The Department of Interior has just announced that it is funding nearly a dozen separate water infrastructure projects in Arizona, Colorado, and Texas.
The funding is part of a total $105 million in new investments for water conservation and efficiency projects across the country.
In announcing the funding, Acting Deputy Secretary Laura Daniel-Davis remarked: “Access to clean, reliable water is essential for feeding families, growing crops, sustaining wildlife, and powering agricultural businesses.”
In Arizona exactly $500,000 is going for an effort in the Town of Marana that will see the replacement of just over 2,500 residential water meters. Those mechanisms will instead be supplanted by what are described as “advanced metering infrastructure capabilities with cellular endpoints.”
It is thought that the new technology will save upwards of 93 acre-feet of water in Marana that is currently lost to overuse and leaks.
In Colorado, just under $2 million will fund the building of automatic turnouts and intake structures in the Bostwick Park Conservancy District in Montrose.
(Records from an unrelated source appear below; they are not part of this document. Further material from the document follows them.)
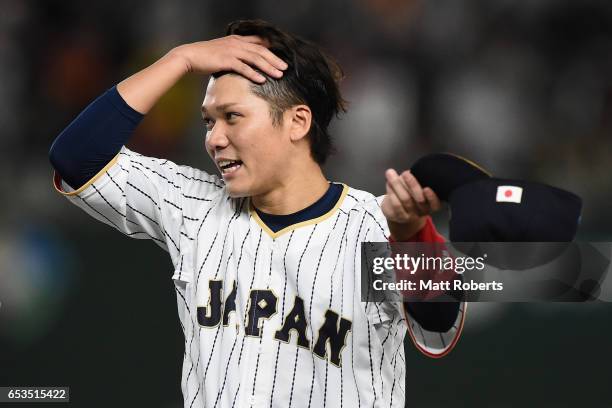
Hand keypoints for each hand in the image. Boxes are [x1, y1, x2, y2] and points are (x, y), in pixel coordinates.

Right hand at [172, 35, 287, 82]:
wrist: (189, 56)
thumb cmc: (205, 57)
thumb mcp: (223, 52)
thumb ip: (235, 55)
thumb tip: (244, 63)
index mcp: (236, 40)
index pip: (258, 42)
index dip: (271, 49)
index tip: (281, 56)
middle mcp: (236, 43)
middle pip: (260, 50)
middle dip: (274, 59)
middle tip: (285, 67)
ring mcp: (231, 51)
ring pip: (255, 58)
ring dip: (268, 67)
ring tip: (279, 74)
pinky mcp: (226, 60)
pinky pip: (243, 67)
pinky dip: (254, 73)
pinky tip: (262, 80)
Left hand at [381, 169, 440, 240]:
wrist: (396, 209)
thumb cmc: (410, 193)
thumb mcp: (416, 185)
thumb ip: (418, 179)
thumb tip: (411, 171)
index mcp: (431, 203)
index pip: (436, 204)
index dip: (432, 197)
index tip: (426, 188)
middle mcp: (423, 211)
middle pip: (419, 200)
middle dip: (413, 185)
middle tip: (405, 173)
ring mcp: (411, 216)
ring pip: (406, 199)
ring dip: (397, 184)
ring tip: (391, 173)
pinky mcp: (399, 216)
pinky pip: (396, 204)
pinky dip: (392, 192)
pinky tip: (388, 183)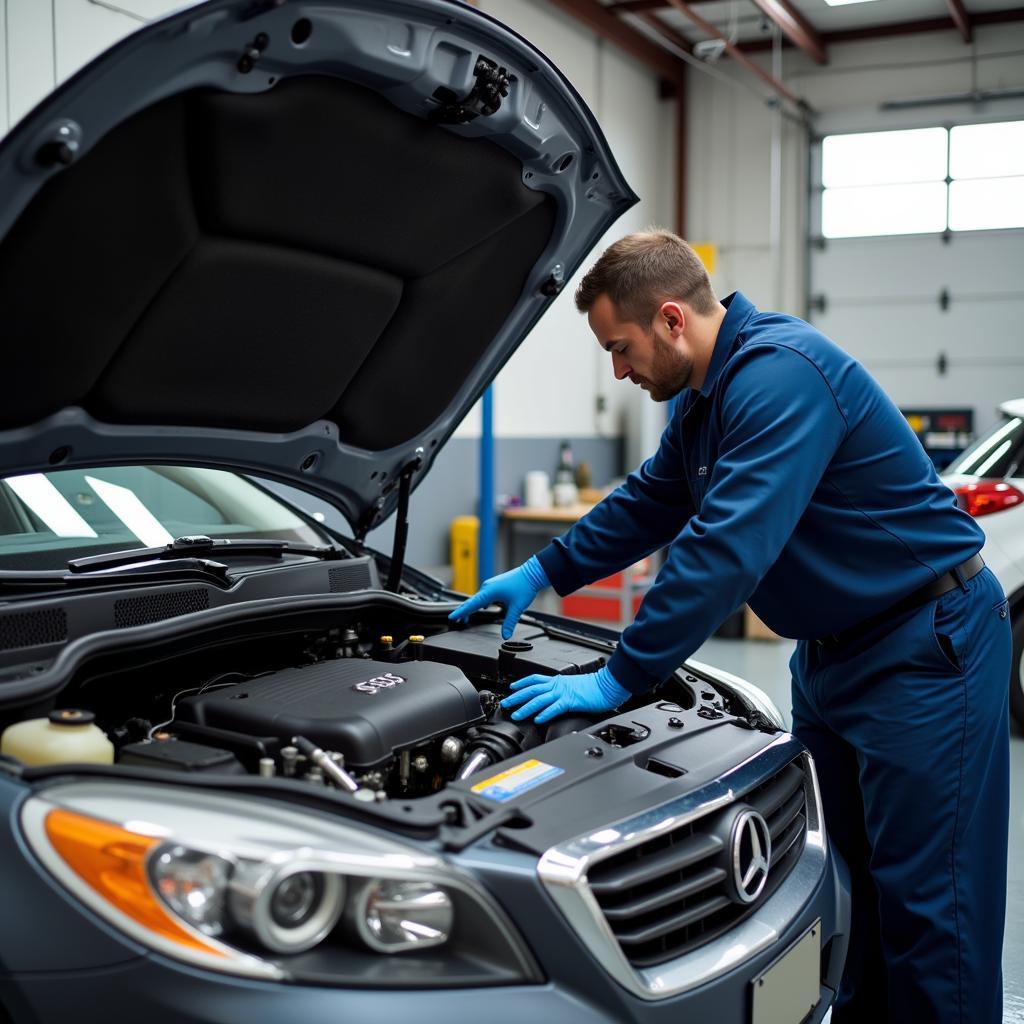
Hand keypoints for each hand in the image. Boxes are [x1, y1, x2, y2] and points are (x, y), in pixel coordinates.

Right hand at [448, 556, 549, 638]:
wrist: (533, 573)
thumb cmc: (525, 587)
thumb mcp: (517, 608)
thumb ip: (510, 622)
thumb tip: (505, 635)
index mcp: (489, 592)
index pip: (472, 604)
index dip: (461, 612)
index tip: (452, 617)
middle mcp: (487, 587)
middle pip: (472, 602)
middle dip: (464, 612)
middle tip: (457, 621)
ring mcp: (491, 585)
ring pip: (478, 598)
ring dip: (473, 607)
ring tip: (466, 617)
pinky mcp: (495, 585)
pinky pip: (484, 595)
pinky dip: (480, 602)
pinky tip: (483, 608)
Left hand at [500, 665, 630, 722]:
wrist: (608, 685)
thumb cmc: (595, 687)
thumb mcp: (574, 685)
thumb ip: (563, 690)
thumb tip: (556, 698)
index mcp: (558, 680)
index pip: (535, 679)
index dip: (522, 683)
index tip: (512, 687)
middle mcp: (558, 685)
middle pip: (532, 689)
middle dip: (517, 696)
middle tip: (505, 703)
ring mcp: (563, 693)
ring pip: (540, 699)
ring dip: (526, 707)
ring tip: (516, 714)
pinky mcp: (571, 701)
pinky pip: (555, 707)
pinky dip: (545, 713)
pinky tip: (538, 719)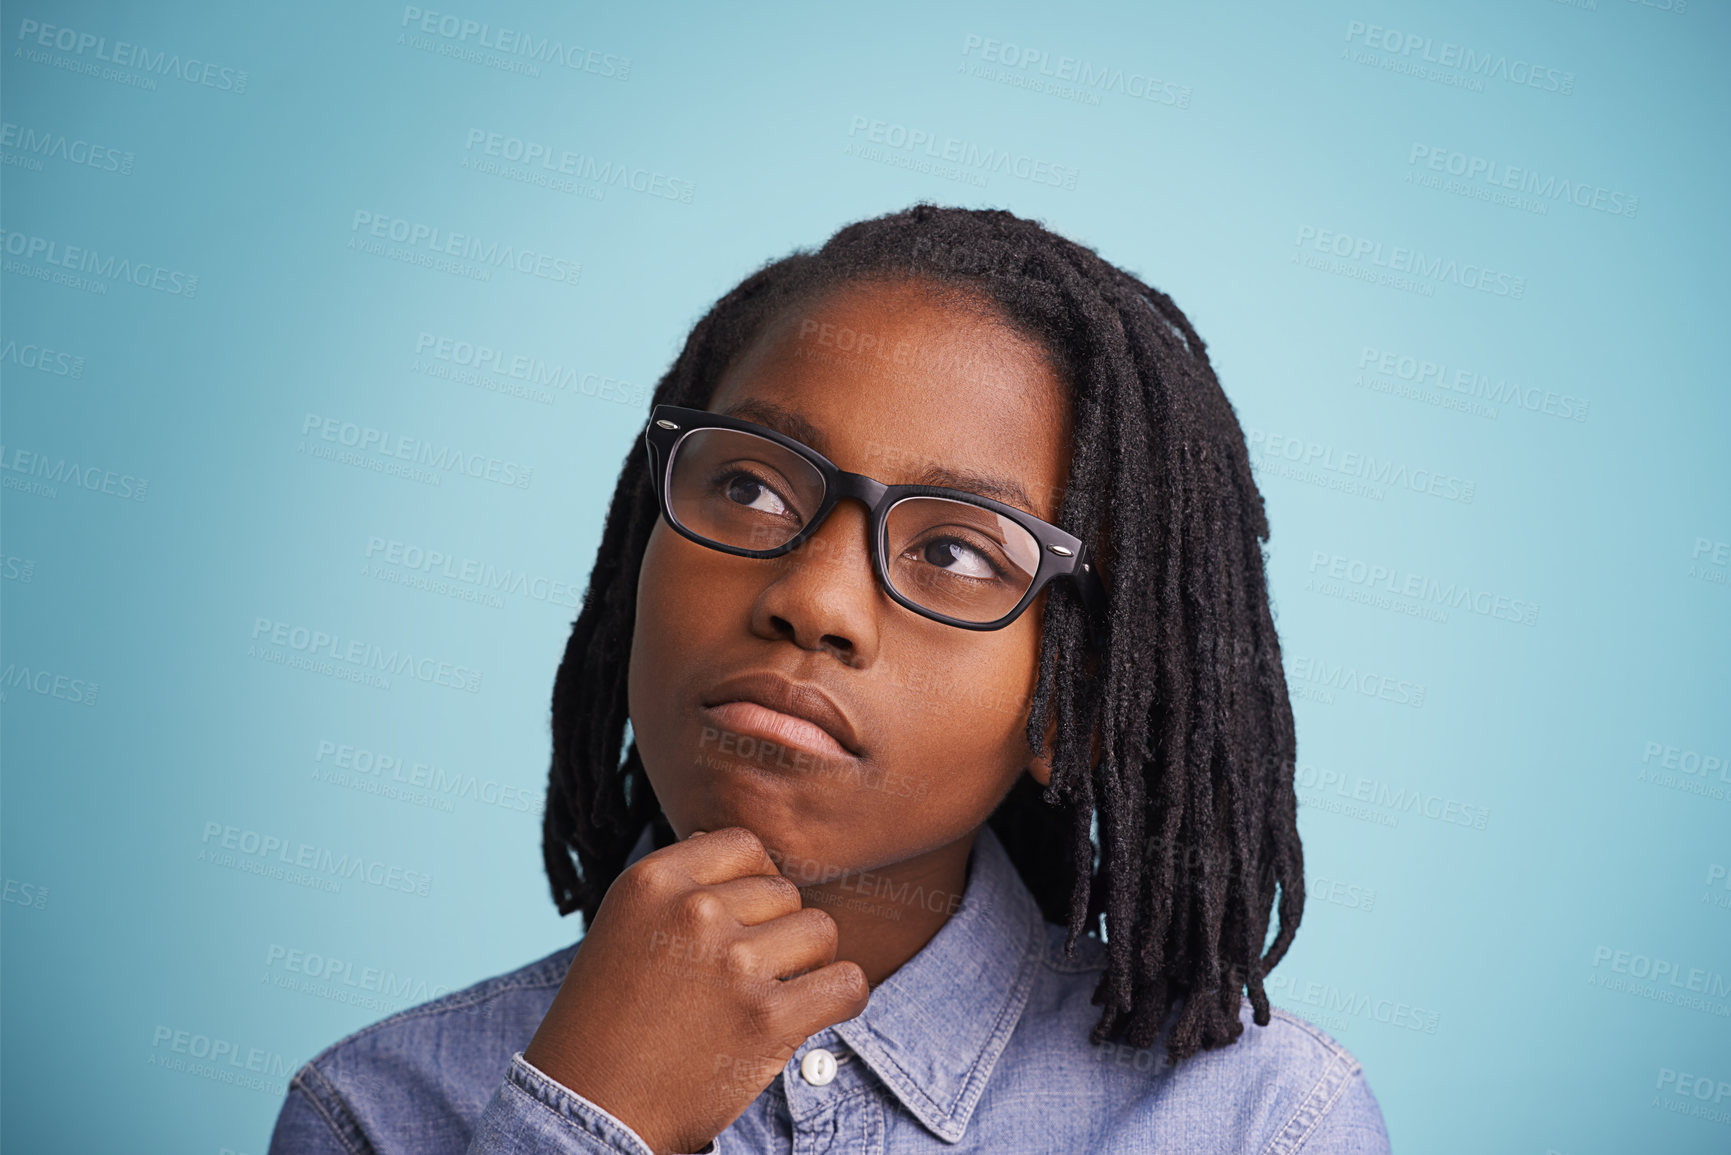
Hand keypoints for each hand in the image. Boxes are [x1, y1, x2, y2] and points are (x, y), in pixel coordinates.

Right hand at [522, 826, 871, 1154]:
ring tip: (778, 991)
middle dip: (778, 929)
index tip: (743, 920)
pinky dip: (843, 998)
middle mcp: (692, 911)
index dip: (754, 882)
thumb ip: (683, 886)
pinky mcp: (766, 1019)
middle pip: (785, 891)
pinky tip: (818, 1011)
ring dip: (810, 962)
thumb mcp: (626, 925)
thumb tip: (744, 852)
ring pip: (820, 930)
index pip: (744, 846)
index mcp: (653, 881)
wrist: (590, 1108)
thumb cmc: (610, 1020)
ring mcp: (732, 963)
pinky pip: (847, 983)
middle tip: (751, 973)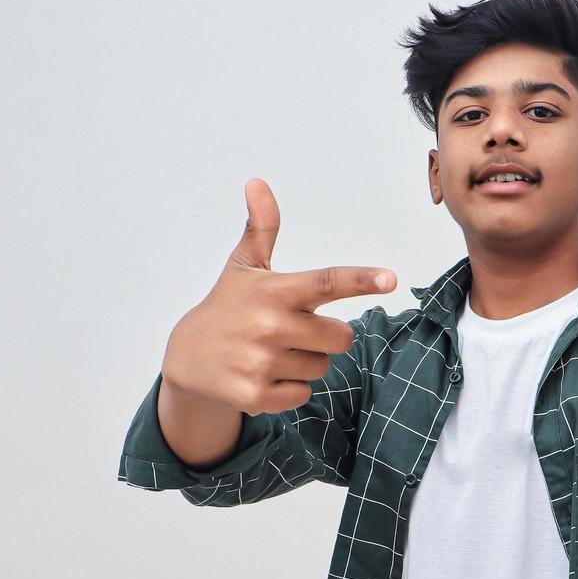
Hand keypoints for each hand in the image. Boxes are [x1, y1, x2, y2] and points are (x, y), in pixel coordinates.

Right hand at [162, 178, 397, 415]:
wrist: (186, 356)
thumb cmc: (227, 306)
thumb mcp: (243, 266)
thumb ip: (261, 228)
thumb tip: (257, 183)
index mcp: (275, 291)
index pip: (325, 282)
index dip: (360, 279)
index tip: (390, 278)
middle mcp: (269, 325)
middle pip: (341, 337)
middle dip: (327, 336)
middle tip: (295, 331)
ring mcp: (261, 362)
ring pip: (321, 367)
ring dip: (305, 362)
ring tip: (271, 352)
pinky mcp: (256, 395)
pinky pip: (303, 394)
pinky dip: (290, 389)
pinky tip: (263, 375)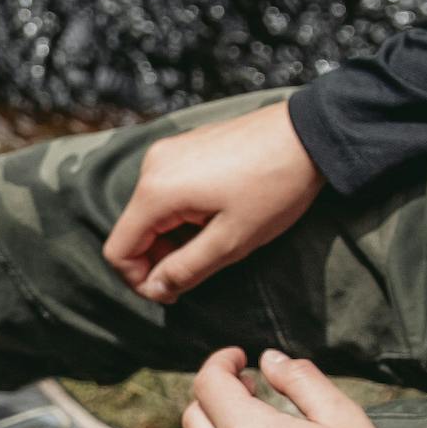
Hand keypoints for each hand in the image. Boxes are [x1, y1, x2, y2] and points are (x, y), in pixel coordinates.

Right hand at [101, 103, 324, 304]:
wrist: (308, 136)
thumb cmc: (274, 187)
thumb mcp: (232, 241)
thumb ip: (185, 269)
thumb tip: (156, 289)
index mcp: (157, 192)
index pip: (119, 250)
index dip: (140, 281)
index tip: (173, 292)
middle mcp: (152, 166)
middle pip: (133, 230)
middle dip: (159, 257)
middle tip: (201, 267)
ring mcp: (167, 151)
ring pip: (150, 211)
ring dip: (173, 235)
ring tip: (217, 236)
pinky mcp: (183, 145)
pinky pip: (166, 189)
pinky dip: (181, 212)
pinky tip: (218, 212)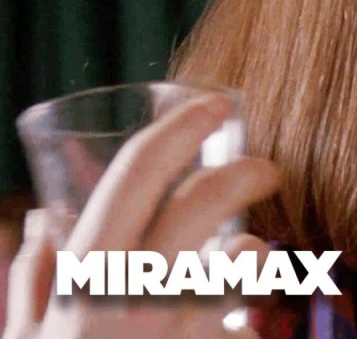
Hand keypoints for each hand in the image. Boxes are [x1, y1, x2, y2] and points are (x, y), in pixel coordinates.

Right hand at [2, 94, 280, 338]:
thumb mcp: (23, 333)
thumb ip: (34, 275)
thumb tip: (38, 223)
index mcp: (85, 271)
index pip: (135, 175)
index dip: (179, 129)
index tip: (214, 105)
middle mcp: (134, 294)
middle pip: (204, 202)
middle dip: (245, 172)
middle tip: (266, 169)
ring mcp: (180, 328)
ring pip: (244, 259)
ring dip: (253, 250)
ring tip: (246, 253)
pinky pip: (249, 320)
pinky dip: (246, 313)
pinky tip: (234, 320)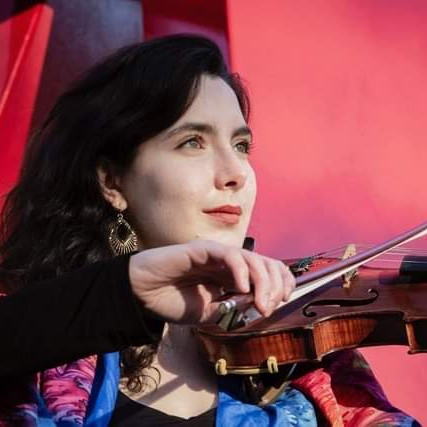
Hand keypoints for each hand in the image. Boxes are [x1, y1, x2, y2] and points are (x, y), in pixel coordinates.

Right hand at [128, 240, 294, 324]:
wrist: (141, 294)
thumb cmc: (171, 301)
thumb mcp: (209, 314)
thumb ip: (230, 310)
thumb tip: (256, 308)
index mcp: (232, 275)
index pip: (267, 270)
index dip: (281, 281)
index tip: (283, 300)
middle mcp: (228, 262)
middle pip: (267, 262)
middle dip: (275, 285)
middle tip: (268, 308)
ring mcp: (215, 254)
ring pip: (252, 258)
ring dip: (263, 281)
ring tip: (260, 304)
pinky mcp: (202, 249)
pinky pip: (229, 255)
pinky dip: (241, 271)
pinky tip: (241, 289)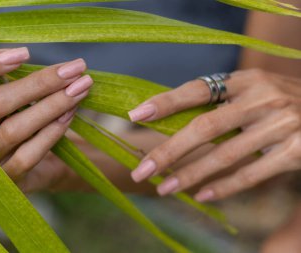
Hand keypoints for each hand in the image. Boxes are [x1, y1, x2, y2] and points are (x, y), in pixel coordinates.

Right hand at [0, 42, 92, 191]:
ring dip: (54, 105)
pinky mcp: (8, 178)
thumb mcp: (4, 90)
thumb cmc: (17, 116)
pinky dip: (52, 133)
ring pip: (16, 128)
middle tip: (76, 68)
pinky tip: (71, 113)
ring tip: (81, 87)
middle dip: (40, 82)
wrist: (36, 161)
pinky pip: (29, 155)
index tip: (24, 53)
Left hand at [128, 69, 300, 201]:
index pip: (198, 89)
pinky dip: (224, 187)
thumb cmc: (281, 103)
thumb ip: (221, 103)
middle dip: (169, 151)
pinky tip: (201, 196)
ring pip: (225, 156)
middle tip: (142, 170)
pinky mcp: (296, 152)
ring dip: (190, 175)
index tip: (136, 115)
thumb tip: (171, 117)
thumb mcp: (254, 92)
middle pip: (205, 127)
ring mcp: (281, 124)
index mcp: (247, 80)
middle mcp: (263, 98)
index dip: (166, 102)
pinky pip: (251, 175)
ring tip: (164, 189)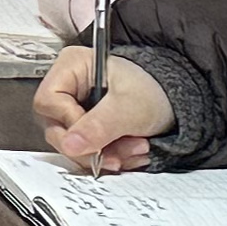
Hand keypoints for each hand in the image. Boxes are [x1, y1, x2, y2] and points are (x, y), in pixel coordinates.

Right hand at [31, 50, 170, 171]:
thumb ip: (99, 125)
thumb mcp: (128, 106)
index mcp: (71, 67)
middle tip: (119, 153)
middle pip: (57, 128)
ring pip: (73, 145)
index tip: (96, 136)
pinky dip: (110, 158)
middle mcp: (68, 88)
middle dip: (92, 146)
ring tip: (135, 149)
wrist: (178, 101)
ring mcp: (76, 110)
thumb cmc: (156, 88)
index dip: (69, 122)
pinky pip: (86, 152)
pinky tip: (131, 153)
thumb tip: (70, 145)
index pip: (48, 101)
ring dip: (105, 155)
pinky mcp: (86, 129)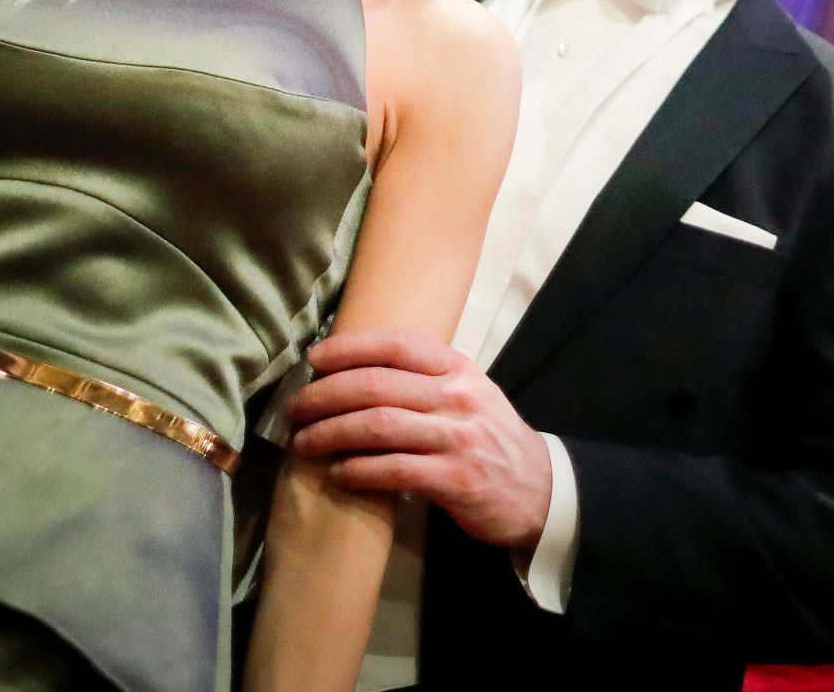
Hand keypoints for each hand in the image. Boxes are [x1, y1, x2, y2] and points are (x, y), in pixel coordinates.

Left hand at [288, 329, 553, 552]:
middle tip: (295, 408)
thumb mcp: (469, 393)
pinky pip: (394, 470)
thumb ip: (426, 379)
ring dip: (332, 433)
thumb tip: (359, 370)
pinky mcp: (455, 480)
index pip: (397, 344)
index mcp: (459, 368)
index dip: (350, 348)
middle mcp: (458, 396)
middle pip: (377, 385)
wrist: (538, 488)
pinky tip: (338, 473)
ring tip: (304, 442)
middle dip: (327, 394)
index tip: (315, 359)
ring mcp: (458, 437)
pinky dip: (359, 470)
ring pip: (379, 426)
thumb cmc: (490, 437)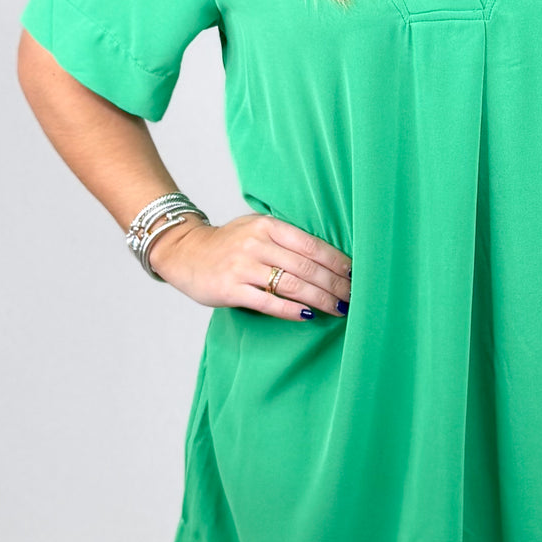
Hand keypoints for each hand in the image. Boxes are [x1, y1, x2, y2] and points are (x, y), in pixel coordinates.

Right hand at [145, 212, 352, 317]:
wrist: (185, 252)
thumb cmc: (229, 243)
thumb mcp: (256, 228)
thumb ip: (287, 239)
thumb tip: (329, 259)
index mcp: (268, 226)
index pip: (311, 244)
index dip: (337, 261)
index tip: (355, 274)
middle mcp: (256, 244)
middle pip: (306, 267)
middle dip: (334, 284)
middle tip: (354, 297)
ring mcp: (242, 266)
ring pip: (291, 285)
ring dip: (320, 299)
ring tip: (339, 309)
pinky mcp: (230, 289)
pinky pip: (268, 302)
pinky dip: (291, 310)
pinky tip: (308, 315)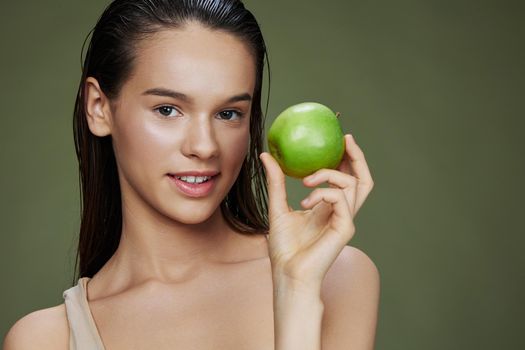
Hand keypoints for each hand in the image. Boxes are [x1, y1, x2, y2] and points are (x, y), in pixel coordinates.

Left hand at [259, 134, 373, 291]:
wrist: (287, 272)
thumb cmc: (284, 247)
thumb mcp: (277, 206)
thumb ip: (276, 181)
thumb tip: (267, 155)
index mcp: (329, 207)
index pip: (345, 178)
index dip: (346, 158)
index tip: (337, 138)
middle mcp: (341, 212)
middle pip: (363, 180)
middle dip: (358, 157)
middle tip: (345, 139)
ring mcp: (346, 220)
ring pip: (353, 184)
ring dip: (328, 175)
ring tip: (305, 181)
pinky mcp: (345, 228)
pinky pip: (341, 199)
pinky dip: (323, 193)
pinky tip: (304, 201)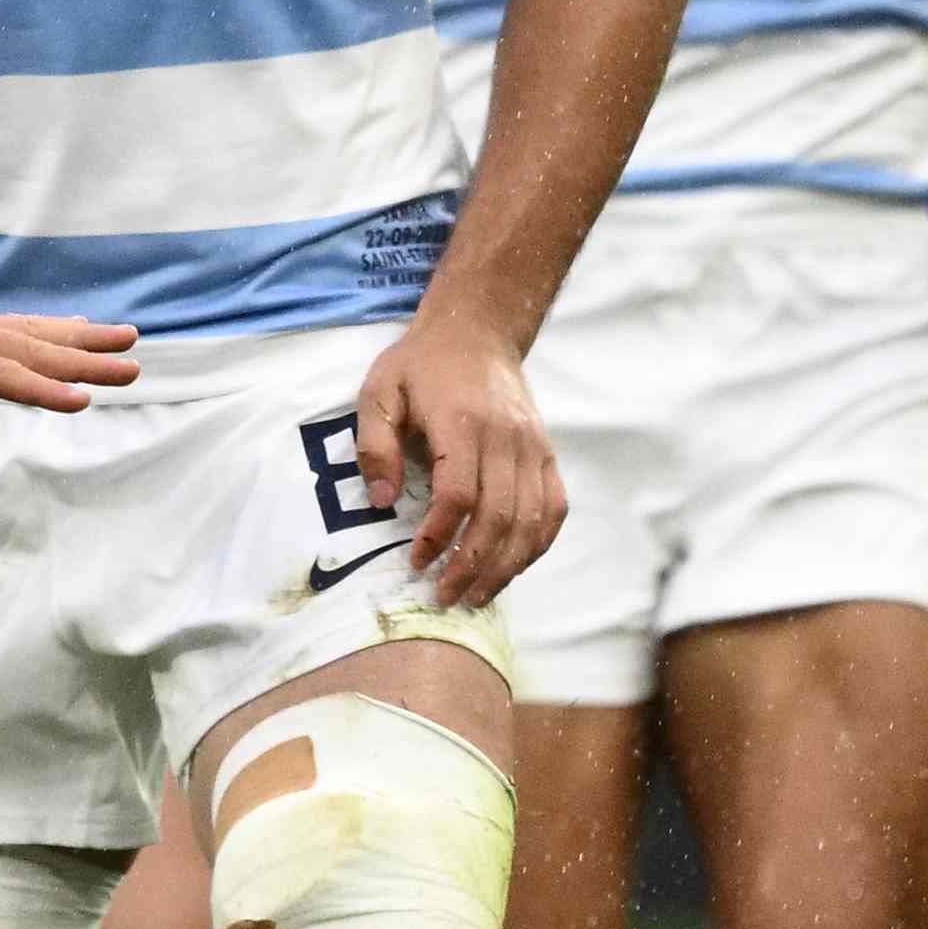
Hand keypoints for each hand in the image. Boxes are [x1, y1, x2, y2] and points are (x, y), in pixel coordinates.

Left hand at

The Town of Cheraw is in line for nearly $790,000 in funding to install 286 smart meters, while the High Desert Conservation District in Cortex is getting nearly $1.7 million for a new piping project.
A final Colorado project is seeing the Interior Department committing $1.2 million for a canal automation and efficiency project in Larimer County near the Colorado/Wyoming border.
Of the six funded projects for Texas, two are in El Paso: the upgrading of 360 municipal meters in the El Paso County Water Control and Improvement District, and nearly $4.9 million heading to the El Paso Water Utilities Public Service Board for the building of a 4.35-megawatt solar array.